Judge Eric Clay wrote the Sixth Circuit's opinion in the related case.
"We return to where we began -- the lack of consumer awareness of tobacco's serious health risks resulting from the decades-long deception by tobacco companies," Judge Eric L. Clay wrote for the Sixth Circuit. "Ample evidence establishes that current warnings do not effectively inform consumers of the health risks of tobacco use and that consumers do not understand these risks.
"It is beyond cavil that adolescents are a target of the marketing expertise of tobacco companies, a targeting that exists precisely because of intertwined advantages -- or for the young, disadvantages -- the coupling of immaturity of risk perception with the evidence that the vast majority of regular smokers made the decision to begin smoking as an adolescent."
Clay continued, "It bears emphasizing that the risks here include the undisputed fact that plaintiffs' products literally kill users and, often, members of the families of users: Tobacco products kill up to one-half of the people who use them as they are intended to be used.
"Against this backdrop, the Act requires graphic and textual warnings that convey the factual health risks of smoking to provide consumers with truthful information as they make decisions about purchasing and using tobacco products."
The judges who decided the D.C. case were Judith Ann Wilson Rogers, Brown and senior status judge A. Raymond Randolph.
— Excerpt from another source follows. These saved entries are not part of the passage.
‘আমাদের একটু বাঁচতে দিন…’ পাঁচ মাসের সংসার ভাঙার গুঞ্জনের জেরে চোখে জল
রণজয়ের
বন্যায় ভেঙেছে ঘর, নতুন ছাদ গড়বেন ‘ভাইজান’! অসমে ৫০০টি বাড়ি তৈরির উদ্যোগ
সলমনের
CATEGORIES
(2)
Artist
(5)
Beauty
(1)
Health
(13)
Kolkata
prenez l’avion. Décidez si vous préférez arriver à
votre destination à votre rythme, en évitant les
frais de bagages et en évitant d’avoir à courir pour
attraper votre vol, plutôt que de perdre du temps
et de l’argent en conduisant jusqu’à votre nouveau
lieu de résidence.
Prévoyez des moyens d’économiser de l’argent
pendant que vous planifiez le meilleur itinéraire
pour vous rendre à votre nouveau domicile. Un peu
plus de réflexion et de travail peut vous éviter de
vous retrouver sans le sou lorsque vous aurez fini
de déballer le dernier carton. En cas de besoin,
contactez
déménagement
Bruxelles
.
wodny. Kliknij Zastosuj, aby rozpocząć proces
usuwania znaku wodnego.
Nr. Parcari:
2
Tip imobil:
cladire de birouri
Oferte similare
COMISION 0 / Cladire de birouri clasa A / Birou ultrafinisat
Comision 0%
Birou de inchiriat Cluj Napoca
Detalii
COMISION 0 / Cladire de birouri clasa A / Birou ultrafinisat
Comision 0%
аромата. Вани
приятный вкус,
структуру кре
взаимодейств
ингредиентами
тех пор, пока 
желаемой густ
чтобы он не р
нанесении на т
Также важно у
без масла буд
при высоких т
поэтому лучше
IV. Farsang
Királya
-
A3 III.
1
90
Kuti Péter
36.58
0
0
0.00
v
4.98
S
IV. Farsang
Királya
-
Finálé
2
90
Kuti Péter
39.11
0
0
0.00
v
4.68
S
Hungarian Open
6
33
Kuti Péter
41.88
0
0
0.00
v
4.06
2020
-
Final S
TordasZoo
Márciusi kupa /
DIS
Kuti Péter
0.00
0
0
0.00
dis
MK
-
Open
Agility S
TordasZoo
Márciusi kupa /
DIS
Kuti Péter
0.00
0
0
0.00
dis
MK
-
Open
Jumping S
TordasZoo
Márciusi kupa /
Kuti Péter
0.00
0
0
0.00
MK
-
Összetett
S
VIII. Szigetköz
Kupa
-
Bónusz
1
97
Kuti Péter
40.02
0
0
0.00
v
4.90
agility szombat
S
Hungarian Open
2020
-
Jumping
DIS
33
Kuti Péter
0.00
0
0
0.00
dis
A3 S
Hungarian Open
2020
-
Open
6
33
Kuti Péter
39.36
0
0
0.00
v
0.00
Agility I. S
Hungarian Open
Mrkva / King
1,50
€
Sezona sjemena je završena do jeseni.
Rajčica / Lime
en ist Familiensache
Rogers was appointed by President Bill Clinton in 1994, Brown by President George W. Bush in 2005 and Randolph by President George H.W. Bush in 1990. Rogers dissented.
"(T)he government has an interest of paramount importance in effectively conveying information about the health risks of smoking to adolescent would-be smokers and other consumers. The tobacco companies' decades of deception regarding these risks, especially the risk of addiction, buttress this interest," Rogers wrote.